With a 1-4 record his first season at Southern Illinois in 1998 and questioning if he made the right call leaving his 18-year stint as a Purdue assistant, Weber attended the prestigious KMOX/Coca-Cola Shootout high school tournament at the Kiel Center in St. Louis in early December.

He sat high in the stands. Really high.

"I didn't want anyone to see me," he joked.

He was there to watch his first signee, Williams, playing against a team led by current Chicago Bull Jamal Crawford. By halftime, Williams had more than 20 points.

"So I moved down a little bit," Weber said.

As Williams piled up points, Weber inched closer to the court.

Williams scored 30 ... then 40 ... then 45.

"All of a sudden he had a chance to break Teddy Dupay's record of 48 points, and there I was, by the sidelines with all the other coaches, and they were high-fiving me," Weber said. "I knew from that point on we got a steal."

Williams set the Kiel Center record, scoring 49, a feat considering the tournament had hosted the likes of Crawford, Stephon Marbury, Kevin Garnett and Penny Hardaway.

Had Williams waited to sign, the performance likely would have earned him some offers. And truthfully, he has admitted, he had his eye on Illinois.

"But I grew up so close to Carbondale, always went to their games as a kid," Williams said. "It was a good place for me."

He became the face of the program. The heart of the program. The program.

In the spring of that first season, Weber signed Dearman, arguably the most skilled player he has coached, and the other bookend in his grand plan.

Unlike the steady Williams, Dearman was an emotional player prone to ups and downs, intermittently brilliant and bamboozling.

There were no 49-point games on his resume, and if there had been, surely they would have been followed by a six-point outing. That, and poor grades, ensured Dearman would be there when Weber came calling.

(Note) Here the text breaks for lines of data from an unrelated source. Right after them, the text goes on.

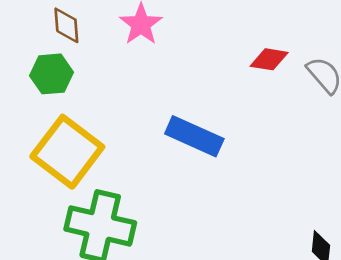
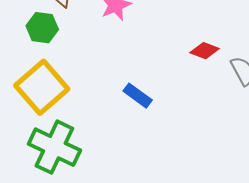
blue rectangle: (194, 136) -> (138, 96), size x0.7

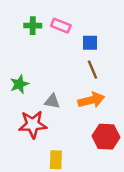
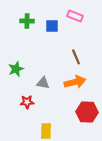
pink rectangle: (61, 26) -> (75, 16), moved
blue square: (90, 43) -> (52, 26), moved
red star: (33, 124) -> (27, 102), size x0.6

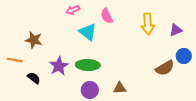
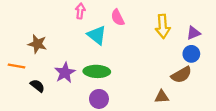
pink arrow: (73, 10) -> (80, 11), turned 120
blue circle: (184, 56) -> (191, 54), moved
brown triangle: (120, 88) -> (162, 97), moved

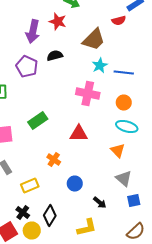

"He was inconsistent, and his emotions would get the best of him," Weber said. "I watched him in high school and he'd have 20 in the first half and then get a foul and then get nothing in second half. It was pretty tough to sneak anyone out of Indiana, but it just happened that year there were just so many great players in the state.

"Plus they probably saw Jermaine too much and saw his inconsistencies. We didn't see him that much."

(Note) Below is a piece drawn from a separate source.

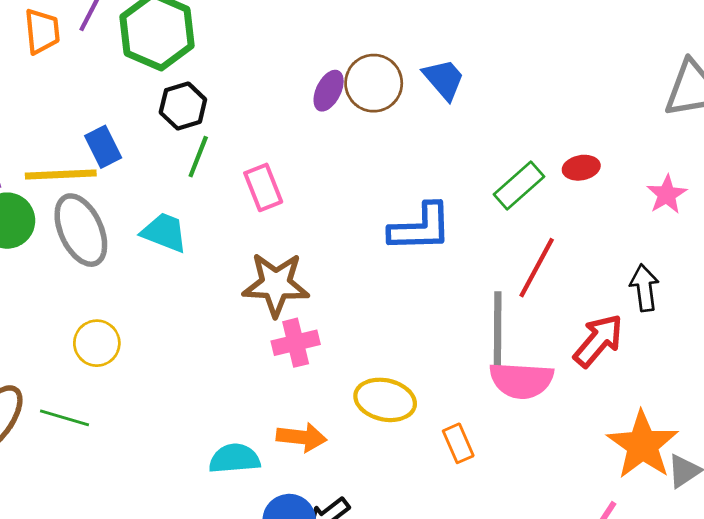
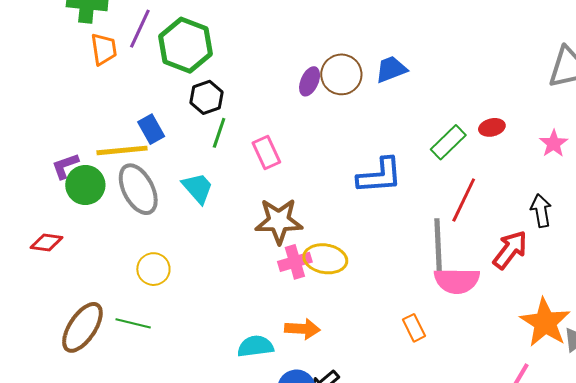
blue trapezoid: (444, 79) -> (391, 69), turned -68
cyan trapezoid: (164, 232) -> (198, 188), turned 30
yellow ellipse: (385, 400) -> (325, 259), moved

Dearman never attained the consistency Williams did. Kid Kent could do no wrong; Dearman would drive you nuts.

But that is the allure of such a player. You stomach the single-digit games for the last second winners, the big-game performances, that hint, that promise, of something spectacular.

Like last year's NCAA Tournament. There, he entered SIU lore, scoring 42 in wins against Texas Tech and Georgia. "That's why he's Big Game Jermaine," Weber said.

The cornerstones of what many called the Missouri Valley Conference's best recruiting class that year, Williams and Dearman have made their mark. Williams has started all 120 games he has played, and Dearman has played in every one.

Along with Weber, they have steered the team onto the college hoops map after three straight losing seasons. Their careers are shaped by winning (71 times), but defined by last year's appearance in the Sweet 16.

Their legacy is all that is left to complete. Weber thinks now they are showing what they want their legacy to be defined by: A Missouri Valley Conference title, which would require beating Creighton in their home finale March 1, and an NCAA Tournament bid, then perhaps a run as sweet as last year's.

"They got a little taste of that Sweet 16 last year and you know they want to go back," Mitchem said. "They can. They got the heart of a lion, and I'll tell you, you can go a long way with the heart of a lion."